● REQUIREMENT A
According to the interview, on what date is Small Town Crime available on Blu-ray, DVD and Digital HD?
● REQUIREMENT B
From the interview, pull out the passage word for word, starting at "Home Theater Forum" and ending after "Lost on Purpose.".

Home Theater Forum spoke to Eshom and Ian, with Ian sporting a cold, about their latest film, their influences, and why films like Small Town Crime-a western-y, noir-like tale-are fun to make. The Nelms Brothers are set to helm Thunder Road’s thriller Capture as follow up to Small Town Crime, and serve as producers for the TV project, Everyone is Doing Great, directed by James Lafferty, with whom they worked on Small Town Crime, Waffle Street and Lost on Purpose.
Small Town Crime is available on Blu-ray, DVD and Digital HD on Tuesday, March 20, 2018.
HTF: I had the chance to watch the film yesterday for the first time and was really impressed by it and of John Hawkes' performance. What a great actor. I've Known since I saw him in Winter's Bone a few years ago that this guy can do just about anything, so I wanted to ask, did you write this with him in mind or did you discover his perfect fit for the character when you were casting?
“When we sat down with Octavia, John [Hawkes’] name was brought up] because John would be the best version of that character.”
Ian Nelms: We definitely try to write with a certain type of person in mind, but I wouldn't say that we had John in mind exactly, I feel like that was the decision later with Octavia [Spencer]. When we sat down with Octavia, [John’s name was brought up] because we all felt John would be the best version of this character.

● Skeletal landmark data
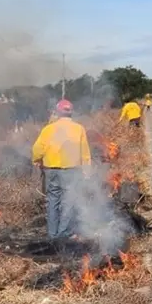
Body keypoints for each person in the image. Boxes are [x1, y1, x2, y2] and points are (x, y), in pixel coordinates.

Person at [31, 99, 91, 243]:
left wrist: (36, 160)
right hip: (72, 169)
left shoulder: (49, 129)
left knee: (53, 201)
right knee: (69, 201)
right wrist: (87, 170)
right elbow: (85, 153)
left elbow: (37, 149)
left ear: (57, 112)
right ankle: (63, 233)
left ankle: (52, 234)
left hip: (52, 170)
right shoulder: (79, 129)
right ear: (71, 112)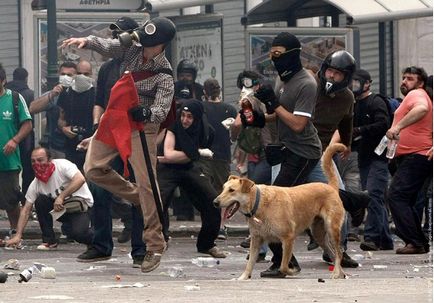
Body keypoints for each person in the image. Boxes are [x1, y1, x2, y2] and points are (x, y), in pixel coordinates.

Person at [61, 16, 176, 273]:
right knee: (92, 169)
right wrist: (86, 40)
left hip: (141, 127)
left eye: (149, 43)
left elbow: (162, 108)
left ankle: (155, 245)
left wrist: (147, 114)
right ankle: (138, 198)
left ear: (161, 44)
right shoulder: (133, 49)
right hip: (114, 120)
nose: (144, 46)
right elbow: (108, 46)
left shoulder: (165, 73)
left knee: (148, 183)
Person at [245, 32, 323, 278]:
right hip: (288, 149)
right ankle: (288, 262)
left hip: (304, 151)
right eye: (271, 55)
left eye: (278, 55)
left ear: (292, 55)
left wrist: (274, 104)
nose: (274, 59)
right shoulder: (282, 79)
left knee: (273, 205)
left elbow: (298, 124)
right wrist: (258, 118)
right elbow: (278, 115)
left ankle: (287, 264)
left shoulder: (306, 84)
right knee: (326, 193)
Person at [76, 17, 144, 265]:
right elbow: (100, 103)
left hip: (136, 135)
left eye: (121, 34)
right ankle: (102, 245)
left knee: (142, 188)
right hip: (110, 135)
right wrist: (96, 131)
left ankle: (141, 250)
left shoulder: (143, 65)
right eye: (114, 34)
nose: (117, 38)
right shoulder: (107, 69)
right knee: (97, 184)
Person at [306, 50, 362, 268]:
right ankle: (267, 251)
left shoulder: (347, 97)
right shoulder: (311, 87)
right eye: (329, 71)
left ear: (345, 77)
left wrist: (346, 144)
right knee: (273, 197)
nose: (331, 76)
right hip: (296, 150)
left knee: (337, 199)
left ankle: (338, 250)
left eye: (337, 74)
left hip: (321, 154)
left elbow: (347, 121)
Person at [157, 99, 226, 258]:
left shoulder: (206, 131)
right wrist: (197, 152)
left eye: (189, 117)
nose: (185, 120)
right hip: (168, 169)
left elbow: (187, 158)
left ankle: (206, 244)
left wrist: (192, 155)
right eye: (183, 115)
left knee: (213, 201)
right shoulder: (174, 127)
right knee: (158, 202)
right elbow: (169, 155)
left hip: (189, 168)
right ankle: (160, 240)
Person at [6, 147, 93, 250]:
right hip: (60, 211)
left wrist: (61, 196)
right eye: (33, 161)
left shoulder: (62, 165)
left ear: (49, 159)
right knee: (40, 200)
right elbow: (26, 210)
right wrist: (18, 235)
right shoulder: (36, 184)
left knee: (78, 234)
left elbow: (80, 179)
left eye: (40, 160)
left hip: (80, 208)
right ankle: (49, 240)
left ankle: (98, 239)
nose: (37, 164)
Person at [386, 66, 432, 254]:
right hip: (414, 157)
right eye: (404, 77)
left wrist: (398, 128)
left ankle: (416, 241)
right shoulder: (417, 96)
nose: (404, 81)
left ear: (420, 83)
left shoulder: (417, 95)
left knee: (396, 196)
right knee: (408, 200)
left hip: (416, 156)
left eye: (410, 78)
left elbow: (422, 109)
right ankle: (418, 241)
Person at [350, 68, 394, 251]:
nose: (354, 86)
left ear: (367, 83)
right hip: (364, 157)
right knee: (374, 197)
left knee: (373, 196)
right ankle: (385, 240)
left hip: (378, 158)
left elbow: (383, 124)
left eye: (357, 82)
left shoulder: (375, 102)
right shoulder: (353, 104)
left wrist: (360, 131)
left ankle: (372, 237)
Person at [200, 78, 237, 240]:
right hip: (223, 154)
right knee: (224, 191)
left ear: (204, 93)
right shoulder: (229, 109)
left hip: (204, 154)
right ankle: (221, 226)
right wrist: (232, 139)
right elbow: (236, 128)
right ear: (219, 91)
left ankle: (208, 224)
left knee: (205, 191)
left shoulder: (201, 108)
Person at [0, 63, 32, 239]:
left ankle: (15, 232)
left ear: (3, 81)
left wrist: (15, 140)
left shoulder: (15, 98)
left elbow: (27, 124)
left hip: (8, 161)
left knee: (11, 199)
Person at [29, 61, 77, 159]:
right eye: (63, 74)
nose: (66, 77)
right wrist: (52, 94)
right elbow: (32, 108)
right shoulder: (55, 94)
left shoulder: (82, 94)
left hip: (77, 147)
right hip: (57, 148)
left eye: (69, 75)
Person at [58, 60, 95, 170]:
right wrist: (64, 128)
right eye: (79, 73)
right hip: (70, 144)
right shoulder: (66, 93)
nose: (82, 76)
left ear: (91, 75)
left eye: (86, 74)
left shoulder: (96, 94)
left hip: (91, 143)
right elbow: (61, 118)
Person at [5, 67, 35, 194]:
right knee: (27, 167)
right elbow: (28, 121)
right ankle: (24, 194)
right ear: (26, 78)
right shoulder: (29, 94)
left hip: (9, 138)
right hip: (24, 138)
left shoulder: (8, 92)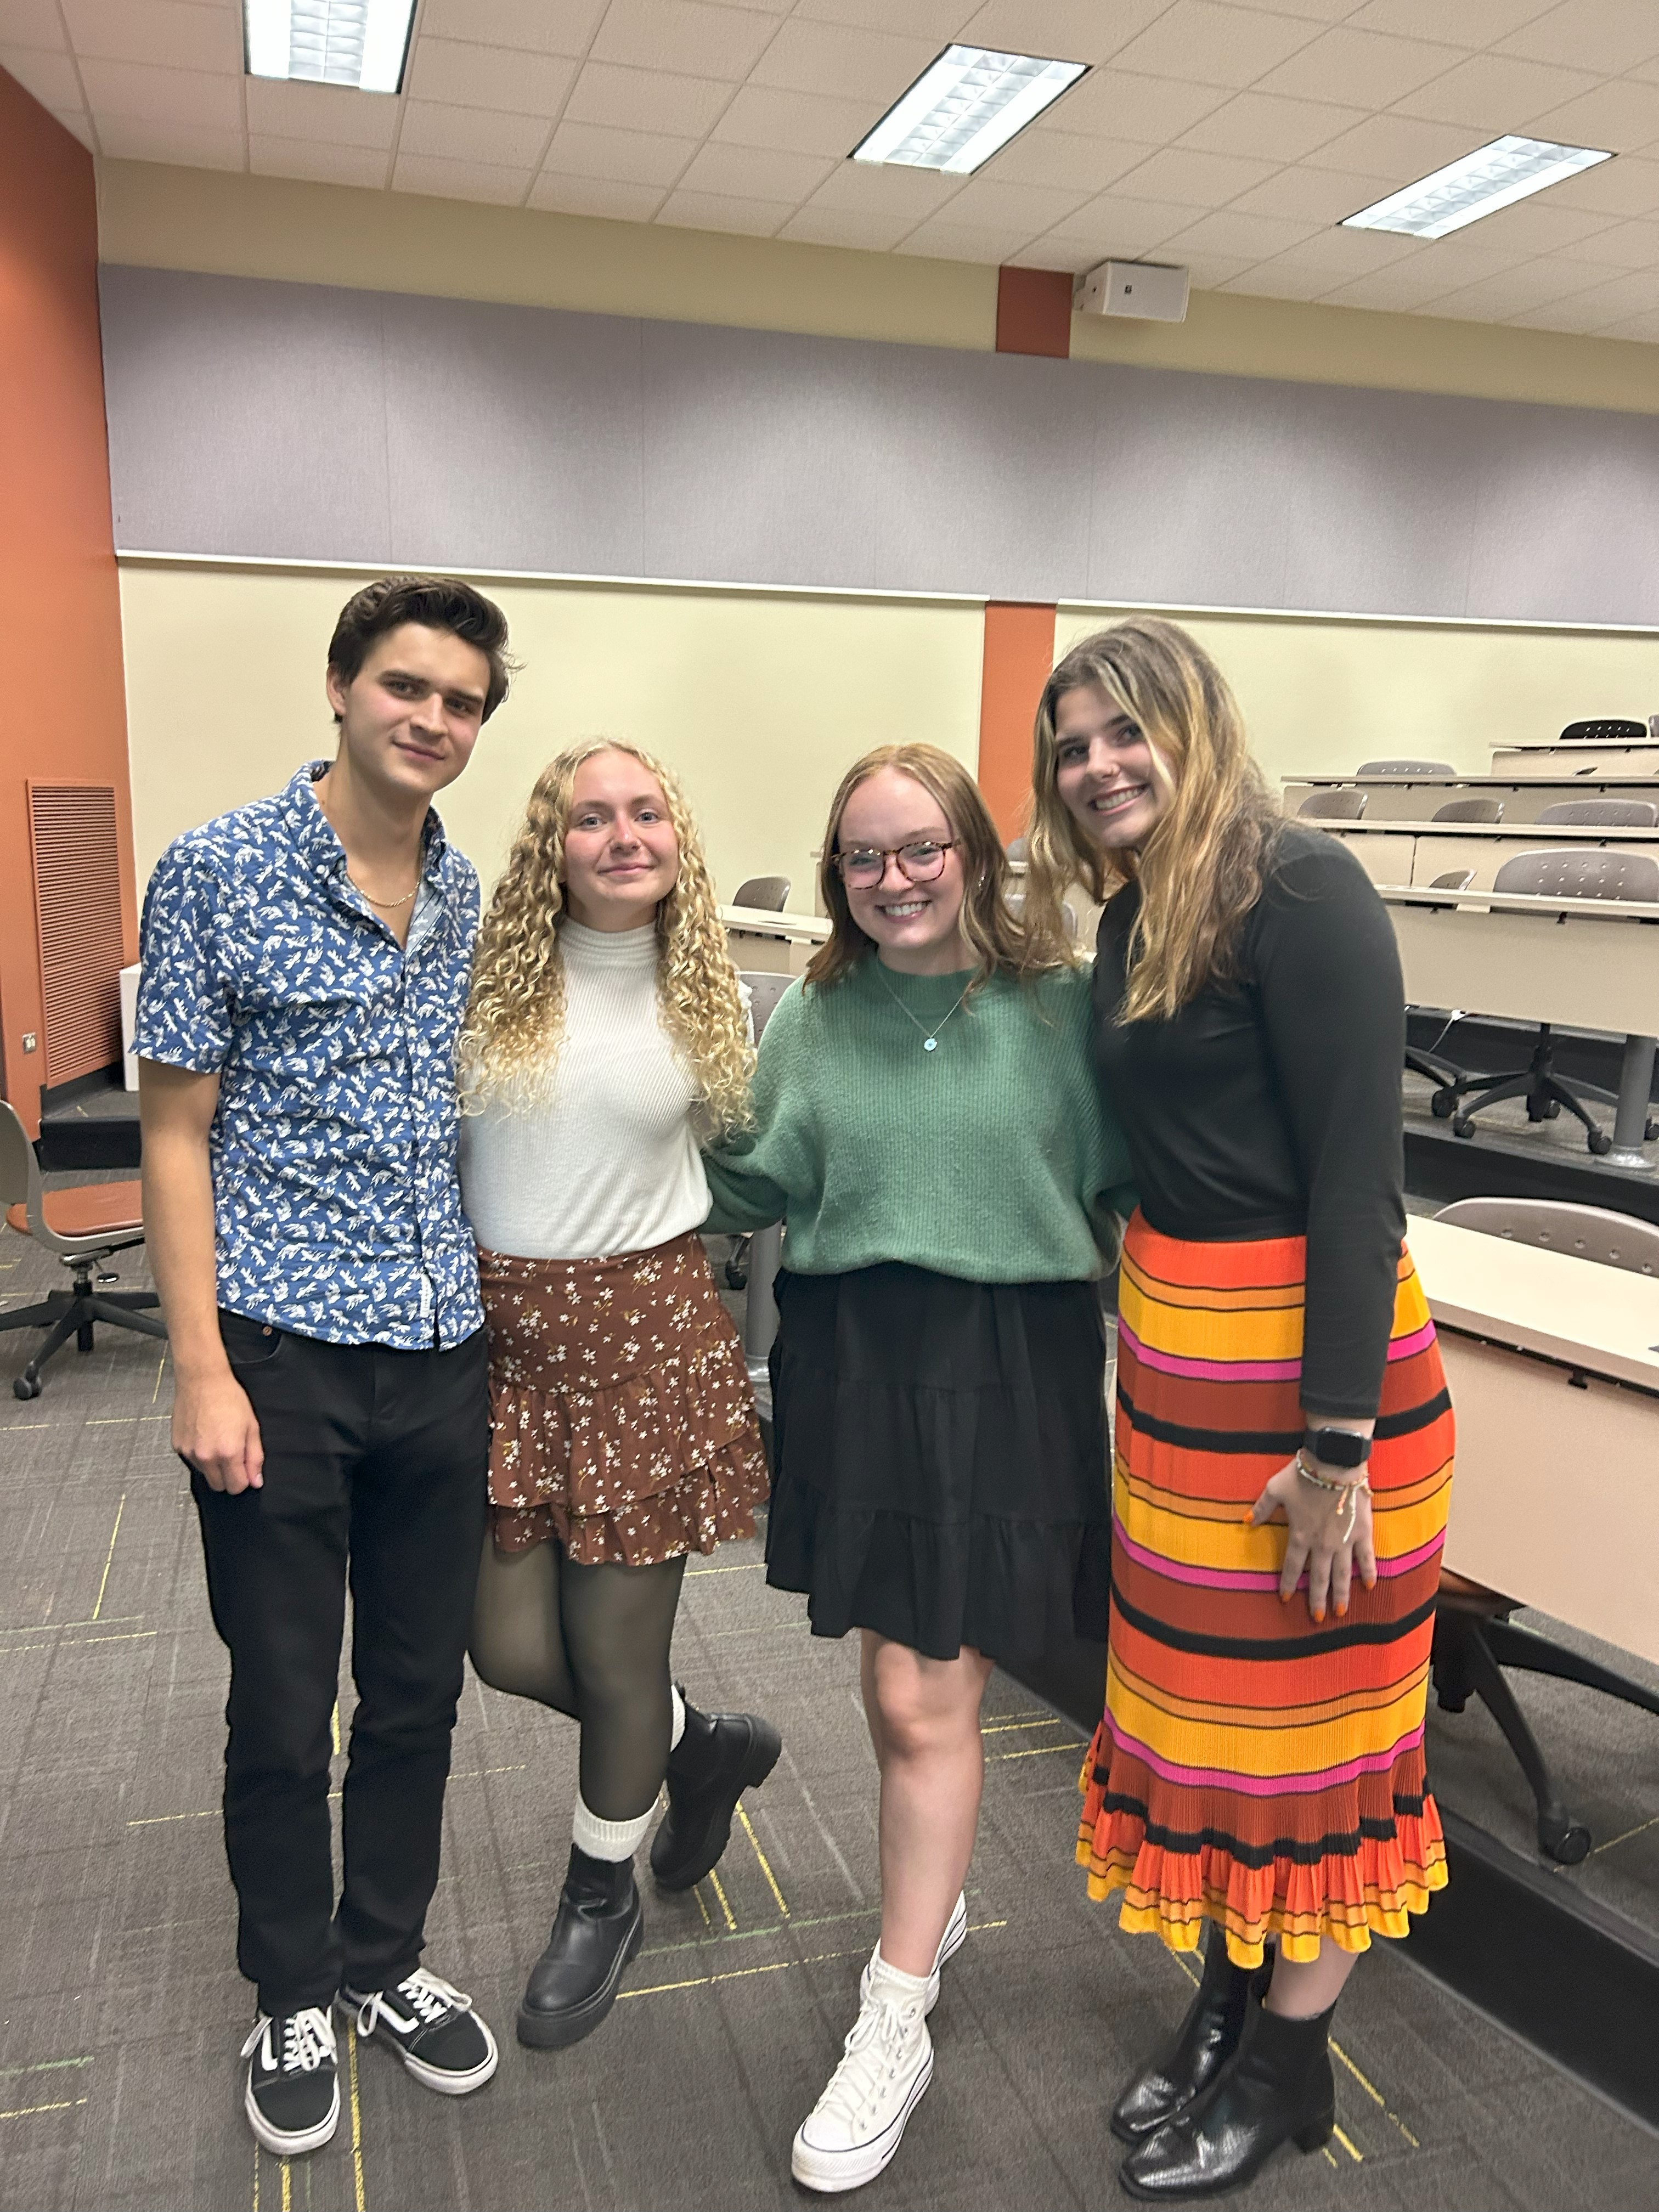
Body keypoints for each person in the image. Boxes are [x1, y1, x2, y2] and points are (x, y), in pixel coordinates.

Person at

● RESPONSE A
Tuesday, March 20, 2018.

● RESPONSE B
Home Theater Forum spoke to Eshom and Ian, with Ian sporting a cold, about their latest film, their influences, and why films like Small Town Crime-a western-y, noir-like tale-are fun to make. The Nelms Brothers are set to helm Thunder Road’s thriller Capture as follow up to Small Town Crime, and serve as producers for the TV project, Everyone is Doing Great, directed by James Lafferty, with whom they worked on Small Town Crime, Waffle Street and Lost on Purpose.